Identifying the vital data that requires protection should be the first step in creating any data recovery strategy, said Carl D’Halluin, chief technology officer at Datadobi. “But even if you know and can ‘describe’ what data must be protected, finding it has always been another matter – and you cannot backup what you cannot find. To effectively address this enormous and complicated undertaking, users should look for a data management solution that is agnostic to specific vendors and can manage a variety of unstructured data types, such as file and object data, regardless of whether they are stored on-premises, remotely, or in the cloud. The solution should be capable of evaluating and interpreting various data characteristics such as data size, format, creation date, type, level of complexity, access frequency, and other specific factors that are relevant to your organization.

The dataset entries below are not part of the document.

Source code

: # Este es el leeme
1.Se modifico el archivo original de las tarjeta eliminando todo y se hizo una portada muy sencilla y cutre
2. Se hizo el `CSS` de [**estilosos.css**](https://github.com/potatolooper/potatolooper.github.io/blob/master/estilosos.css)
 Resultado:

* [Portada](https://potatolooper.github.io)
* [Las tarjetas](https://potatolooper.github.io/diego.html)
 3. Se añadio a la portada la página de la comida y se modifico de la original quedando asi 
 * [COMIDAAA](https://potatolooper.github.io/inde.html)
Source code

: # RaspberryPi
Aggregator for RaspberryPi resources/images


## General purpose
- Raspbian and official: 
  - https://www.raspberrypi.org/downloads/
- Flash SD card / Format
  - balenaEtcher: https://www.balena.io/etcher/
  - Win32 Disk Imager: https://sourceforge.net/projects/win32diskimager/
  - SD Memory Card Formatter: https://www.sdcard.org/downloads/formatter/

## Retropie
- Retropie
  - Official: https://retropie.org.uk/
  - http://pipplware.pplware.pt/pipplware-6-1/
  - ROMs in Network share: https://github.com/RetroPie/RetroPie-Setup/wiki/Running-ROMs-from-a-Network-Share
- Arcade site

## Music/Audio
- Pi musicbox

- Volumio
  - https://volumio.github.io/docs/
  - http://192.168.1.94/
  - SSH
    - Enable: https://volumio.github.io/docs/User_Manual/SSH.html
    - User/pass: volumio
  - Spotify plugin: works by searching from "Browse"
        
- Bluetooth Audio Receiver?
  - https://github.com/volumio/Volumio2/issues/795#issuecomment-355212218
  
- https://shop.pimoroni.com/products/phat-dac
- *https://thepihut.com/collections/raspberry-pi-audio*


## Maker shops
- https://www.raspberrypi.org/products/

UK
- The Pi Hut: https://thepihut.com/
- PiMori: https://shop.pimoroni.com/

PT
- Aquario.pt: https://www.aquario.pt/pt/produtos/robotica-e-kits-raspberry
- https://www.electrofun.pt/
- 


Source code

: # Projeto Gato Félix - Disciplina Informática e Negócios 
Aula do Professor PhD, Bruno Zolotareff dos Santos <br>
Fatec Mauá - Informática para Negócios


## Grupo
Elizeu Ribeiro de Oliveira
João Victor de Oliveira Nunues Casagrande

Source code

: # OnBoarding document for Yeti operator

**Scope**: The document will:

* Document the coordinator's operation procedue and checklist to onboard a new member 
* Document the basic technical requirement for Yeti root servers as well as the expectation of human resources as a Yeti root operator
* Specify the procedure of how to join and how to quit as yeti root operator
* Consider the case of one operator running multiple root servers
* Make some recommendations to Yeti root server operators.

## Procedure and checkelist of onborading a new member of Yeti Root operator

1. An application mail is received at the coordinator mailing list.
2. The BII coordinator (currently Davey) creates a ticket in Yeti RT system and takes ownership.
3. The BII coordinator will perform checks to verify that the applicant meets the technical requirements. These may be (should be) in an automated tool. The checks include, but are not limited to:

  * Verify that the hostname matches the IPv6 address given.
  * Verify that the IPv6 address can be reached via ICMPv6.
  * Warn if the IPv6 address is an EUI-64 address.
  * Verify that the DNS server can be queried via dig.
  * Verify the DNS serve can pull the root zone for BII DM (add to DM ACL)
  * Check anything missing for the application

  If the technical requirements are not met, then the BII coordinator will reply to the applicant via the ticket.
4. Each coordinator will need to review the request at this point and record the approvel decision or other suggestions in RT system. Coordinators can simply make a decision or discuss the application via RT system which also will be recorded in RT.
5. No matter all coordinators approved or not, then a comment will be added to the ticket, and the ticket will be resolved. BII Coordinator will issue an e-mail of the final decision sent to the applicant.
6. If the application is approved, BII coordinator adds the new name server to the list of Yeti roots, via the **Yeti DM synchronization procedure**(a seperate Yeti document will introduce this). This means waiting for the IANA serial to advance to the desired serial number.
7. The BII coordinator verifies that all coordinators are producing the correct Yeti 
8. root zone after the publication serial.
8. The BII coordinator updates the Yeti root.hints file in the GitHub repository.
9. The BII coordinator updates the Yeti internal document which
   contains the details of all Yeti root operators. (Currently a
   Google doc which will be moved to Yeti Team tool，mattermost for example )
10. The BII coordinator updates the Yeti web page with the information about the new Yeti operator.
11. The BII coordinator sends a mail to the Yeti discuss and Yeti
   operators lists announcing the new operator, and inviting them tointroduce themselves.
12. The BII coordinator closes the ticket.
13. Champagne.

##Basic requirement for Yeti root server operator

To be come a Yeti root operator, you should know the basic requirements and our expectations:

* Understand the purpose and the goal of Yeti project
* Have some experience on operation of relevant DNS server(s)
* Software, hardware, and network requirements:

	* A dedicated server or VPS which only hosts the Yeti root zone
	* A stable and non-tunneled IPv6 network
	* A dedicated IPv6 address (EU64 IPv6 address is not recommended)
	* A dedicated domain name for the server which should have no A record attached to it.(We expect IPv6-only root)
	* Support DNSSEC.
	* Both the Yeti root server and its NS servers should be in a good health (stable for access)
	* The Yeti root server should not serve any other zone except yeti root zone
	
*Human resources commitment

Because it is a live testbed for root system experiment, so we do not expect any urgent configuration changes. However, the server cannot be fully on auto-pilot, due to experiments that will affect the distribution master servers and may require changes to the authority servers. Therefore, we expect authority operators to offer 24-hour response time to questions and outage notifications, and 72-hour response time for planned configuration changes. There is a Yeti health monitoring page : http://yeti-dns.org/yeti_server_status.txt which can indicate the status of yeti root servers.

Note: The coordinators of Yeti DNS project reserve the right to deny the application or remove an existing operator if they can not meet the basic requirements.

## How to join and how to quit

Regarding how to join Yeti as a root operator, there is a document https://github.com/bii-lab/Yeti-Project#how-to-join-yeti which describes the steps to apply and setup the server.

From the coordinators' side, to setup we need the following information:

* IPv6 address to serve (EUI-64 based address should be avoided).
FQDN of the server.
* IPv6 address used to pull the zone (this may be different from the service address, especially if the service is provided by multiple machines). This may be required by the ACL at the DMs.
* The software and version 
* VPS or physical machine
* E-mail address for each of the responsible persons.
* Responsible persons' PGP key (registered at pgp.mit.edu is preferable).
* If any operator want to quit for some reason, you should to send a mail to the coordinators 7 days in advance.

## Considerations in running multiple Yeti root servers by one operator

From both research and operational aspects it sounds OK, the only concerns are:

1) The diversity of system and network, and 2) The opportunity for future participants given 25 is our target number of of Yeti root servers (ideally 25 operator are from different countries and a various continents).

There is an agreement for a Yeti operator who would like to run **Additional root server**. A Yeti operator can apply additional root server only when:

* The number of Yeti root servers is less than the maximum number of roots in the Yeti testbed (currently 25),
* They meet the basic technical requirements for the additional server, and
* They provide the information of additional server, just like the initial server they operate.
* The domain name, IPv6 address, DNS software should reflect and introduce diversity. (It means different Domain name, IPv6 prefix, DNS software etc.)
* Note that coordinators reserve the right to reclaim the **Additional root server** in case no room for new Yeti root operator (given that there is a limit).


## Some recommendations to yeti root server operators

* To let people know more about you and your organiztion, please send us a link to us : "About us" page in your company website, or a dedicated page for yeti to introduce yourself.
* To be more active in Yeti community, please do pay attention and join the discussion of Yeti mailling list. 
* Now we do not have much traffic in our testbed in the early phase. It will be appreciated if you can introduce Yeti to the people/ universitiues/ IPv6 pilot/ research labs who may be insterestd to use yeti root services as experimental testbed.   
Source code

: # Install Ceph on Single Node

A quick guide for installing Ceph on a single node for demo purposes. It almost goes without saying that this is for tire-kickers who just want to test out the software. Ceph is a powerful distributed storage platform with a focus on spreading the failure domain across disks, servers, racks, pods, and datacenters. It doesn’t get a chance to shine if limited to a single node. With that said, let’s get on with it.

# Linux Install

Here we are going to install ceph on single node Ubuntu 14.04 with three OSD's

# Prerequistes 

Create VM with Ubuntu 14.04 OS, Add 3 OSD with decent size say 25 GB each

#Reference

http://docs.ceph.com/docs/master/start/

“Subsequently, the solution should allow the user to organize the data into a structure that is most suitable for the organization’s particular needs and empower the user to take action based on the analyzed data. In this case, backup the necessary data to the appropriate environment(s). And, if necessary, the solution should enable the user to identify data that should be organized into a ‘golden copy’ and move that to a confidential, often air-gapped environment.”
“On World Backup Day — and all year long — it is critical to remember that businesses that invest in data protection are better equipped to navigate unexpected data loss events, maintain regulatory compliance, and protect their critical assets and reputation,” said Don Boxley, CEO of DH2i. “Bottom-line, investing in data protection is not just smart, it’s essential for business success.”